▶ _Fragmento de página_
+-------+

Otra medida que desnuda al gobierno

El gobierno nacional volvió a superarse y sacó otra de esas medidas que tan bien le muestran a la sociedad argentina quiénes son los destinatarios privilegiados de sus desvelos. Y nuevamente lo hizo apelando a una metodología ya conocida en la corta estadía que lleva en la Casa Rosada: la modificación de una ley a través de un decreto, tal como ocurrió, entre otros casos, con las podas que le aplicó a la Ley de Servicios Audiovisuales. Ahora el decretazo llegó para un cambio sustancial de la ley de blanqueo de capitales y permitir que familiares directos de funcionarios puedan beneficiarse con la amnistía.
Recordemos que al momento de tratarse aquel proyecto en el Congreso, en el mes de mayo, ya el macrismo había intentado hacer pasar esa posibilidad, pero la oposición estrechó filas para impedírselo al entender que semejante “favor familiar” no es compatible con las sanas prácticas administrativas bajo el estado de derecho.

+-------+

▶ _Material proporcionado_
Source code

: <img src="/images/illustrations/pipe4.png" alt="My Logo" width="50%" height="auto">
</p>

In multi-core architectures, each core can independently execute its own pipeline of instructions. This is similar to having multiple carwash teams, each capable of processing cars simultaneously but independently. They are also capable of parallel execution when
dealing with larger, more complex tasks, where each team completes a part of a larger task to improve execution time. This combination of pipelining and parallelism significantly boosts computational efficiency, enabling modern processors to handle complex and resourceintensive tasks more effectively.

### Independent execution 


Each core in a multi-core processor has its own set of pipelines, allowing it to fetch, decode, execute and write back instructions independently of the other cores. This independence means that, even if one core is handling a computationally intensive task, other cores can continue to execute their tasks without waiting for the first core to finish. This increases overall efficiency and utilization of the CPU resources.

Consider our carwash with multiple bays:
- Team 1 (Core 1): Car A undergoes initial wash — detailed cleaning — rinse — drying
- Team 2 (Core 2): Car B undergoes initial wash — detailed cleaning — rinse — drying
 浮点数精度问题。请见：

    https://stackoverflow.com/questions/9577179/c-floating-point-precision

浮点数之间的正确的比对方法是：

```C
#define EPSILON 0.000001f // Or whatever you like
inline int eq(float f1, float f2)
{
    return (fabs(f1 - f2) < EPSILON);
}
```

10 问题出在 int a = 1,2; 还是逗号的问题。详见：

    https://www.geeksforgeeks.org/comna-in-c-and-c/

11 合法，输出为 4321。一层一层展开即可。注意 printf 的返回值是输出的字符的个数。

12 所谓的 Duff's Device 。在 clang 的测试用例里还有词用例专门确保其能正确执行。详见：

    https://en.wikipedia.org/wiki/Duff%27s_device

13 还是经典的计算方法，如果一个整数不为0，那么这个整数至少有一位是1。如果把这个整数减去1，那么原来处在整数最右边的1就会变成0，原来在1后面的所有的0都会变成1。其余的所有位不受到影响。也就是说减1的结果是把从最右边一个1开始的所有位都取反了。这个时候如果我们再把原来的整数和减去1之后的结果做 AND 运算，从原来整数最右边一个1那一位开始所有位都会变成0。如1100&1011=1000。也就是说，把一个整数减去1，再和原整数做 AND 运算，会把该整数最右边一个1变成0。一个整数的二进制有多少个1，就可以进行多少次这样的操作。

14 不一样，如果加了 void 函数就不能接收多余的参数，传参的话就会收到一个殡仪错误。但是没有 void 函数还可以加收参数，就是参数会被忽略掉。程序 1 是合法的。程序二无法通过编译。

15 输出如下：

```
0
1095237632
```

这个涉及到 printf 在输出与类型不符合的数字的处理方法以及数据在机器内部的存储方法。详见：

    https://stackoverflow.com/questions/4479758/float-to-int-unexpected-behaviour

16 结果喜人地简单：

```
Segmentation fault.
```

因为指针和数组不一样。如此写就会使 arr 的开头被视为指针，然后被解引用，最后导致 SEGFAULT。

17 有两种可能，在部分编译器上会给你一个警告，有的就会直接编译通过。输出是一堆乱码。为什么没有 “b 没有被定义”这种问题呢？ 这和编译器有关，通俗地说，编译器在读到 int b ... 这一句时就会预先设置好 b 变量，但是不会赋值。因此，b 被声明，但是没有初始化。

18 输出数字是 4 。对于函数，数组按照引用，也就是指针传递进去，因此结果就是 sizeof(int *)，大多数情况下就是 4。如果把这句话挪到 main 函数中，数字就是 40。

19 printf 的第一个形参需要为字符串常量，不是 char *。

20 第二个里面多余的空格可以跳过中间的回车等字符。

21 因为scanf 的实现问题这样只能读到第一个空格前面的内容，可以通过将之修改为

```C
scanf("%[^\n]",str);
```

+-------+

▶ _Lo que se pide_
Por favor, prosigue el texto sobre el decreto que cambió la ley de blanqueo de capitales desde el punto donde termina. Los registros no hacen falta para resolver este ejercicio.

▶ _Respuesta del ejercicio_
Las fuertes críticas que se levantaron ahora desde el arco opositor mencionaron ese antecedente y por esa razón dijeron sentirse defraudados con este desplante del macrismo. Le imputaron al Ejecutivo proceder con el autoritarismo y la prepotencia de la clase empresarial a la que pertenecen casi todos sus miembros más notorios, desde el presidente para abajo.
Este procedimiento “sorpresivo y arbitrario y de dudosa constitucionalidad”, como lo calificó un analista económico, se llevó a cabo en sospechosa coincidencia con la finalización del período ordinario de sesiones, pero lo más irritante es que entre los que se ven favorecidos por esta puerta que abrió el gobierno figura nada menos que el padre del Presidente de la Nación y a la vez uno de los empresarios más poderosos del país, con quien comparte el jefe de gobierno la titularidad de numerosas sociedades off-shore radicadas en guaridas fiscales.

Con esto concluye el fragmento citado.